Would sign language be a solution for a child who is either not wearing technology or is delayed in language or academics

This is a question that has come up more often then I would like. And my answer will likely get me a lot of hate mail. We need to find a way to improve a child’s language skills but why would we think that teaching the child a new language will help? Language is learned by exposure. If a child does not have sufficient exposure to sign language how will she learn it? If parents are not fluent in sign language the child will not receive language stimulation at home. If a child is in a mainstream classroom how will the child follow academic instruction? (Will an interpreter be enough?) How will the child socialize with classroom peers? Is the solution to move the child into a school for the deaf and teach the child sign language in that environment? If a child has significant delays, maybe. But we need to remember that communication will be limited to those at school. I am trying to learn Italian. I am not doing it well. If a child had to learn Italian from me she would have very limited skills. If a child had to learn sign language from a parent who was learning sign language at the same time, language stimulation would be limited at home. I am not saying that sign language is not something to consider, I am just saying that it is important to be realistic. There is no reason to believe that learning sign language will either be easy or will resolve learning issues.

  1. I would not say this is hate mail, but I do see your approach as very limited.
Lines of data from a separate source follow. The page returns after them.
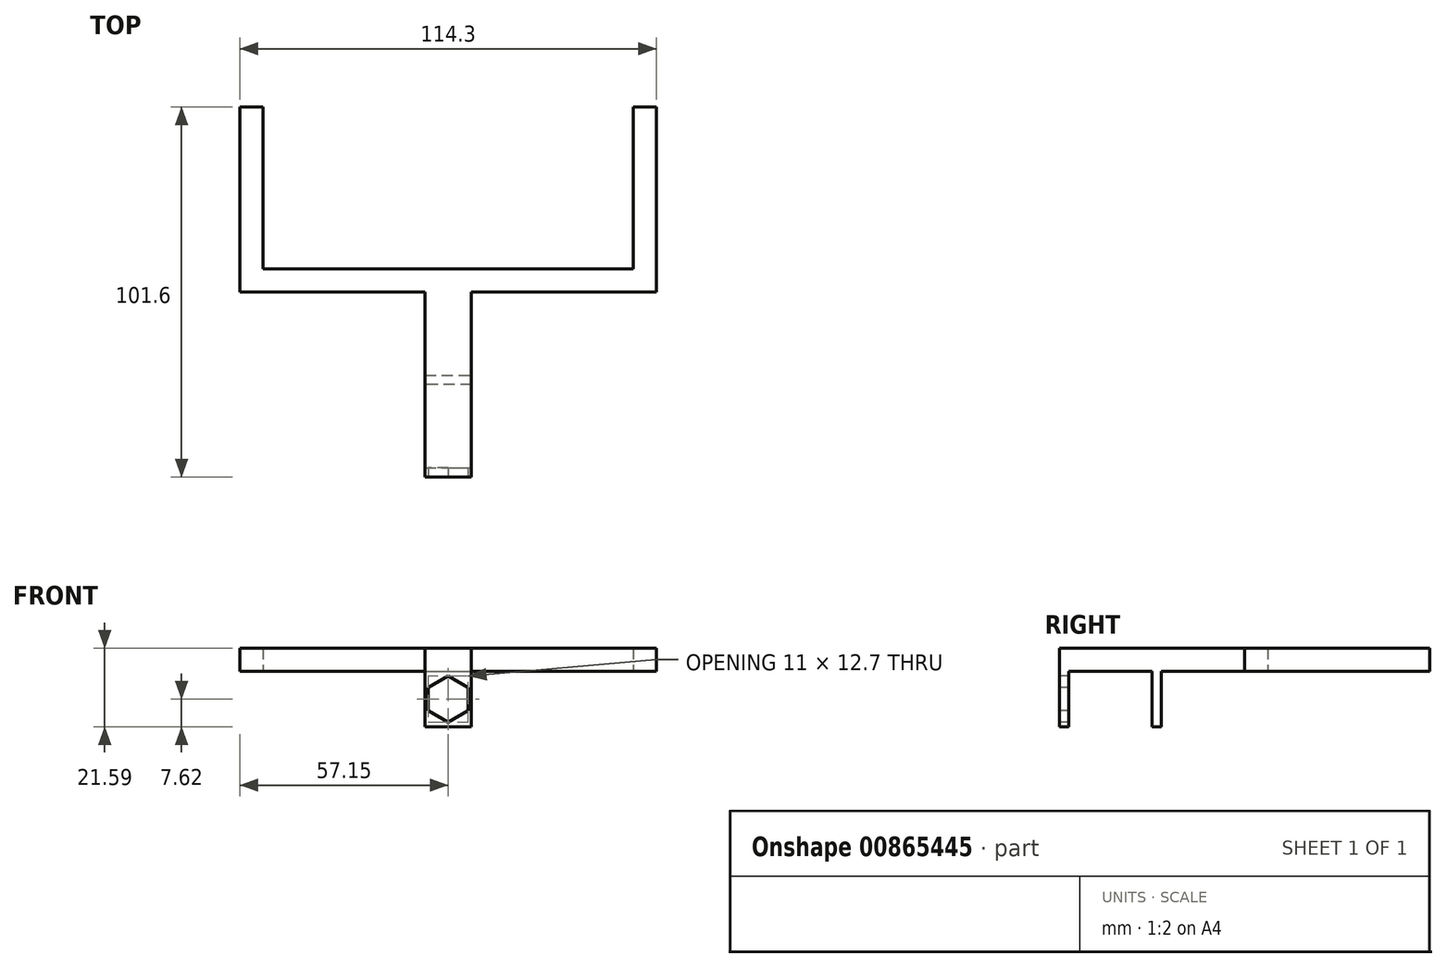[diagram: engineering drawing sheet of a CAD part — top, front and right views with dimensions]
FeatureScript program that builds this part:
annotation { "Feature Type Name" : "Feature", "Feature Type Description" : "" }
export const myFeature = defineFeature(function(context is Context, id is Id, definition is map)
    precondition{}
    {
        {
            var Q0;
            Q0=qCreatedBy(makeId("Top.planeOp"),FACE);
            var sketch = newSketch(context, id + "F0", { "sketchPlane" : qUnion([Q0])});
            skLineSegment(sketch, "E0", {"start": v(-6.35, -50.8) * mm, "end": v(-12.7, -50.8) * mm});
            skLineSegment(sketch, "E1", {"start": v(-6.35, -30.86) * mm, "end": v(-6.35, 80.53) * mm, "construction": true});
            skLineSegment(sketch, "E2", {"start": v(-12.7, -50.8) * mm, "end": v(-12.7, 0) * mm});
            skLineSegment(sketch, "E3", {"start": v(-12.7, 0) * mm, "end": v(-63.5, 0) * mm});
            skLineSegment(sketch, "E4", {"start": v(0, 0) * mm, "end": v(50.8, 0) * mm});
            skLineSegment(sketch, "E5", {"start": v(-63.5, 0) * mm, "end": v(-63.5, 50.8) * mm});
            skLineSegment(sketch, "E6", {"start": v(50.8, 0) * mm, "end": v(50.8, 50.8) * mm});
            skLineSegment(sketch, "E7", {"start": v(-6.35, -50.8) * mm, "end": v(0, -50.8) * mm});
            skLineSegment(sketch, "E8", {"start": v(0, -50.8) * mm, "end": v(0, 0) * mm});
            skLineSegment(sketch, "E9", {"start": v(50.8, 50.8) * mm, "end": v(44.45, 50.8) * mm});
            skLineSegment(sketch, "E10", {"start": v(-63.5, 50.8) * mm, "end": v(-57.15, 50.8) * mm});
            skLineSegment(sketch, "E11", {"start": v(-57.15, 50.8) * mm, "end": v(-57.15, 6.35) * mm});
            skLineSegment(sketch, "E12", {"start": v(-57.15, 6.35) * mm, "end": v(44.45, 6.35) * mm});
            skLineSegment(sketch, "E13", {"start": v(44.45, 50.8) * mm, "end": v(44.45, 6.35) * mm});
            skSolve(sketch);
        }
        {
            var Q0;
            Q0=makeQuery(id+"F0.imprint","IMPRINT",FACE,{"disambiguationData":[TD([[makeQuery(id+"F0.imprint","IMPRINT",EDGE,{"derivedFrom":sQuery(id+"F0.wireOp",EDGE,"E0")}),-1.0]])]});
            extrude(context, id + "F1", {"entities" : qUnion([Q0]), "depth" : 6.35 * mm, "offsetDistance" : 25.4 * mm});
        }
        {
            var Q0;
            Q0=makeQuery(id+"F1.opExtrude","CAP_FACE",FACE,{"disambiguationData":[OSD([sQuery(id+"F0.wireOp",EDGE,"E0"),sQuery(id+"F0.wireOp",EDGE,"E2"),sQuery(id+"F0.wireOp",EDGE,"E3"),sQuery(id+"F0.wireOp",EDGE,"E4"),sQuery(id+"F0.wireOp",EDGE,"E5"),sQuery(id+"F0.wireOp",EDGE,"E6"),sQuery(id+"F0.wireOp",EDGE,"E7"),sQuery(id+"F0.wireOp",EDGE,"E8"),sQuery(id+"F0.wireOp",EDGE,"E9"),sQuery(id+"F0.wireOp",EDGE,"E10"),sQuery(id+"F0.wireOp",EDGE,"E11"),sQuery(id+"F0.wireOp",EDGE,"E12"),sQuery(id+"F0.wireOp",EDGE,"E13")])],"isStart":true});
            var sketch = newSketch(context, id + "F2", { "sketchPlane" : qUnion([Q0])});
            skLineSegment(sketch, "E14", {"start": v(-6.35, 50.8) * mm, "end": v(-6.35, 25.4) * mm});
            skLineSegment(sketch, "E15", {"start": v(0, 25.4) * mm, "end": v(-12.7, 25.4) * mm});
            skLineSegment(sketch, "E16", {"start": v(-12.7, 25.4) * mm, "end": v(-12.7, 22.86) * mm});
            skLineSegment(sketch, "E17", {"start": v(-12.7, 22.86) * mm, "end": v(0, 22.86) * mm});
            skLineSegment(sketch, "E18", {"start": v(0, 22.86) * mm, "end": v(0, 25.4) * mm});
            skLineSegment(sketch, "E19", {"start": v(-12.7, 50.8) * mm, "end": v(-12.7, 48.26) * mm});
            skLineSegment(sketch, "E20", {"start": v(-12.7, 48.26) * mm, "end": v(0, 48.26) * mm});
            skLineSegment(sketch, "E21", {"start": v(0, 48.26) * mm, "end": v(0, 50.8) * mm});
            skSolve(sketch);
        }
        {
            var Q0;
            {var subQ0=sQuery(id+"F2.wireOp",EDGE,"E16");Q0=makeQuery(id+"F2.imprint","IMPRINT",FACE,{"disambiguationData":[TD([[makeQuery(id+"F2.imprint","IMPRINT",EDGE,{"derivedFrom":subQ0}),1.0]])]});}
            var Q1;
            {var subQ5=sQuery(id+"F2.wireOp",EDGE,"E19");Q1=makeQuery(id+"F2.imprint","IMPRINT",FACE,{"disambiguationData":[TD([[makeQuery(id+"F2.imprint","IMPRINT",EDGE,{"derivedFrom":subQ5}),1.0]])]});}
            var Q2;
            {var subQ5=sQuery(id+"F2.wireOp",EDGE,"E21");Q2=makeQuery(id+"F2.imprint","IMPRINT",FACE,{"disambiguationData":[TD([[makeQuery(id+"F2.imprint","IMPRINT",EDGE,{"derivedFrom":subQ5}),-1.0]])]});}
            extrude(context, id + "F3", {"entities" : qUnion([Q0, Q1, Q2]), "operationType" : NewBodyOperationType.ADD, "depth" : 15.24 * mm, "offsetDistance" : 25.4 * mm});
        }
        {
            var Q0;
            {var subQ0=sQuery(id+"F0.wireOp",EDGE,"E7");var subQ1=sQuery(id+"F0.wireOp",EDGE,"E0");Q0=makeQuery(id+"F3.boolean.opBoolean","MERGE",FACE,{"derivedFrom":[makeQuery(id+"F1.opExtrude","SWEPT_FACE",FACE,{"disambiguationData":[OSD([subQ1,subQ0])]}),makeQuery(id+"F3.opExtrude","SWEPT_FACE",FACE,{"disambiguationData":[OSD([subQ1,subQ0])]})]});}
            var sketch = newSketch(context, id + "F4", { "sketchPlane" : qUnion([Q0])});
            skLineSegment(sketch, "E22.0", {"start": v(-12.7, 0) * mm, "end": v(0, 0) * mm});
            skLineSegment(sketch, "E23", {"start": v(0, 0) * mm, "end": v(0, -15.24) * mm});
            skLineSegment(sketch, "E24", {"start": v(0, -7.62) * mm, "end": v(-6.35, -7.62) * mm, "construction": true});
            skPoint(sketch, "E24.endSnap0", {"position": v(-6.35, 0) * mm});
            skCircle(sketch, "E25.cCircle", {"center": v(-6.35, -7.62) * mm, "radius": 5.5 * mm, "construction": true});
            skLineSegment(sketch, "E25.0", {"start": v(-6.35, -13.97) * mm, "end": v(-11.85, -10.8) * mm});
            skLineSegment(sketch, "E25.1", {"start": v(-11.85, -10.8) * mm, "end": v(-11.85, -4.45) * mm});
            skLineSegment(sketch, "E25.2", {"start": v(-11.85, -4.45) * mm, "end": v(-6.35, -1.27) * mm});
            skLineSegment(sketch, "E25.3", {"start": v(-6.35, -1.27) * mm, "end": v(-0.85, -4.45) * mm});
            skLineSegment(sketch, "E25.4", {"start": v(-0.85, -4.45) * mm, "end": v(-0.85, -10.8) * mm});
            skLineSegment(sketch, "E25.5", {"start": v(-0.85, -10.8) * mm, "end": v(-6.35, -13.97) * mm});
            skPoint(sketch, "E25.0.midPoint", {"position": v(-9.1, -12.38) * mm});
            skLineSegment(sketch, "E26", {"start": v(-6.35, 0) * mm, "end": v(-6.35, -1.27) * mm, "construction": true});
            skSolve(sketch);
        }
        {
            var Q0;
            Q0=makeQuery(id+"F4.imprint","IMPRINT",FACE,{"disambiguationData":[TD([[makeQuery(id+"F4.imprint","IMPRINT",EDGE,{"derivedFrom":sQuery(id+"F4.wireOp",EDGE,"E25.0")}),-1.0]])]});
            var Q1;
            Q1=makeQuery(id+"F3.opExtrude","SWEPT_FACE",FACE,{"disambiguationData":[OSD([sQuery(id+"F2.wireOp",EDGE,"E20")])]});
            extrude(context, id + "F5", {"entities" : qUnion([Q0]), "operationType" : NewBodyOperationType.REMOVE, "endBound" : BoundingType.UP_TO_SURFACE, "oppositeDirection" : true, "depth" : 25.4 * mm, "endBoundEntityFace" : qUnion([Q1]), "offsetDistance" : 25.4 * mm});
        }
    });
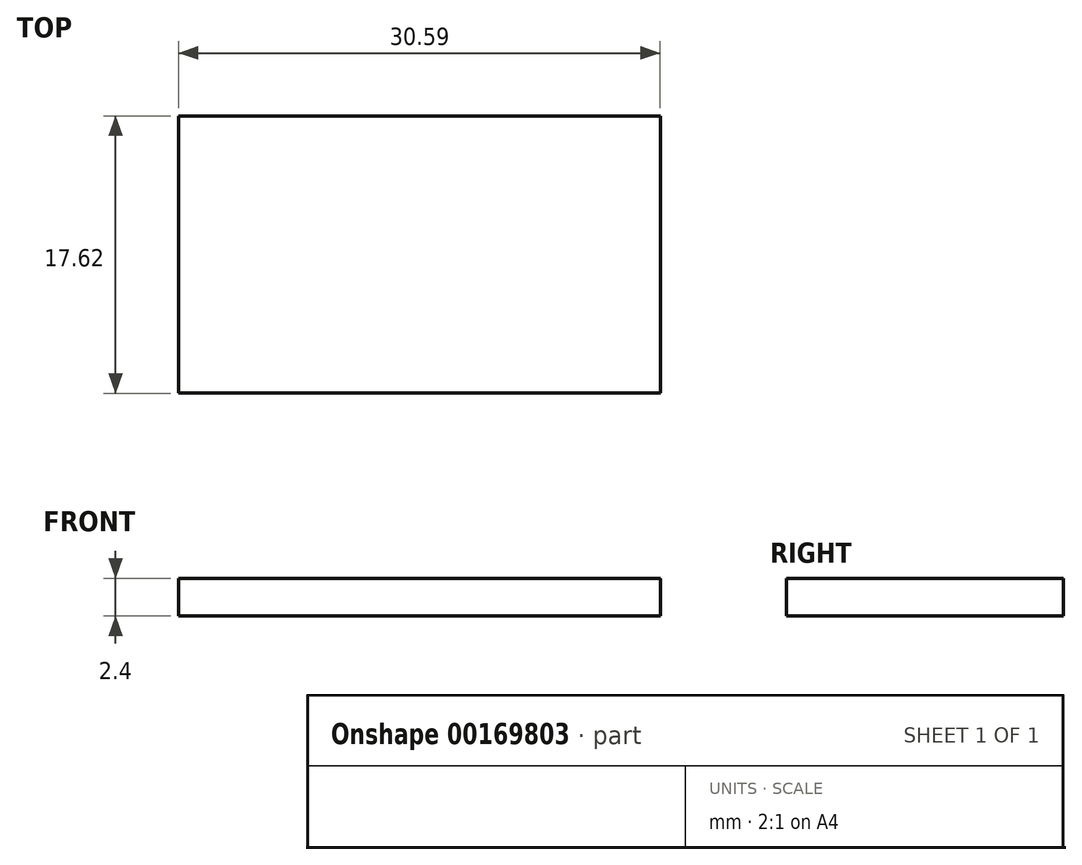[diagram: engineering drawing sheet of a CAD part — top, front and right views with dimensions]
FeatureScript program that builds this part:
annotation { "Feature Type Name" : "Feature", "Feature Type Description" : "" }
export const myFeature = defineFeature(function(context is Context, id is Id, definition is map)
    precondition{}
    {
        {
            var Q0;
            Q0=qCreatedBy(makeId("Top.planeOp"),FACE);
            var sketch = newSketch(context, id + "F0", { "sketchPlane" : qUnion([Q0])});
            skLineSegment(sketch, "E0.bottom", {"start": v(-28.05, 12.09) * mm, "end": v(2.54, 12.09) * mm});
            skLineSegment(sketch, "E0.top", {"start": v(-28.05, -5.53) * mm, "end": v(2.54, -5.53) * mm});
            skLineSegment(sketch, "E0.left", {"start": v(-28.05, 12.09) * mm, "end": v(-28.05, -5.53) * mm});
            skLineSegment(sketch, "E0.right", {"start": v(2.54, 12.09) * mm, "end": v(2.54, -5.53) * mm});
            skLineSegment(sketch, "E1.bottom", {"start": v(2.54, -5.53) * mm, "end": v(18.15, -5.53) * mm});
            skLineSegment(sketch, "E1.top", {"start": v(2.54, -15.83) * mm, "end": v(18.15, -15.83) * mm});
            skLineSegment(sketch, "E1.left", {"start": v(2.54, -5.53) * mm, "end": v(2.54, -15.83) * mm});
            skLineSegment(sketch, "E1.right", {"start": v(18.15, -5.53) * mm, "end": v(18.15, -15.83) * mm});
            skSolve(sketch);
        }
        {
            var Q0;
            Q0=makeQuery(id+"F0.imprint","IMPRINT",FACE,{"disambiguationData":[TD([[makeQuery(id+"F0.imprint","IMPRINT",EDGE,{"derivedFrom":sQuery(id+"F0.wireOp",EDGE,"E0.bottom")}),-1.0]])]});
            extrude(context, id + "F1", {"entities" : qUnion([Q0]), "depth" : 2.4 * mm});
        }
    });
First off, we need to define success…If you are talking about spoken English success than I think your approach and understanding is fine. However, if we are talking about holistic self-image success than I think you are missing may variables that define success. While we agree early identification is a key for the success of deaf children, we disagree on many things after that. Babies are sponges in regards to language development from birth to 3. Expose them to spoken language AND sign language. Let the natural tendencies of the baby take over. Then throw in the social issues and self images for a child who has been raised with the medical model of hearing loss. I am involved with an EHDI program that is starting up a Common Ground project, that kind of project for me is the key to raising healthy and successful deaf children.

    1. You are right if you are wanting to raise a D/deaf child.
      However, what Jane is discussing is raising a child (as opposed to a deaf child). For the 95%+ of parents with absolutely no SL knowledge she is correctly saying that it is not possible to provide a rich language environment in SL. Instead she argues we have a gap to close and the most efficient way of closing that is to provide a rich language environment in the home language (be that English, Spanish, German, etc … or even American – LOL!) and then boost it even more with additional strategies like commentating the world around us.
      I am sure this is contrary to your world view however. It is important though to realise that these children are not your children. It is the parent’s choice whether to raise a child who hears and speaks or whether to raise a deaf child. Modern technology like CIs give this as a real option… unlike 20+ years ago. This technology will only get better and better. We live in a very blessed age.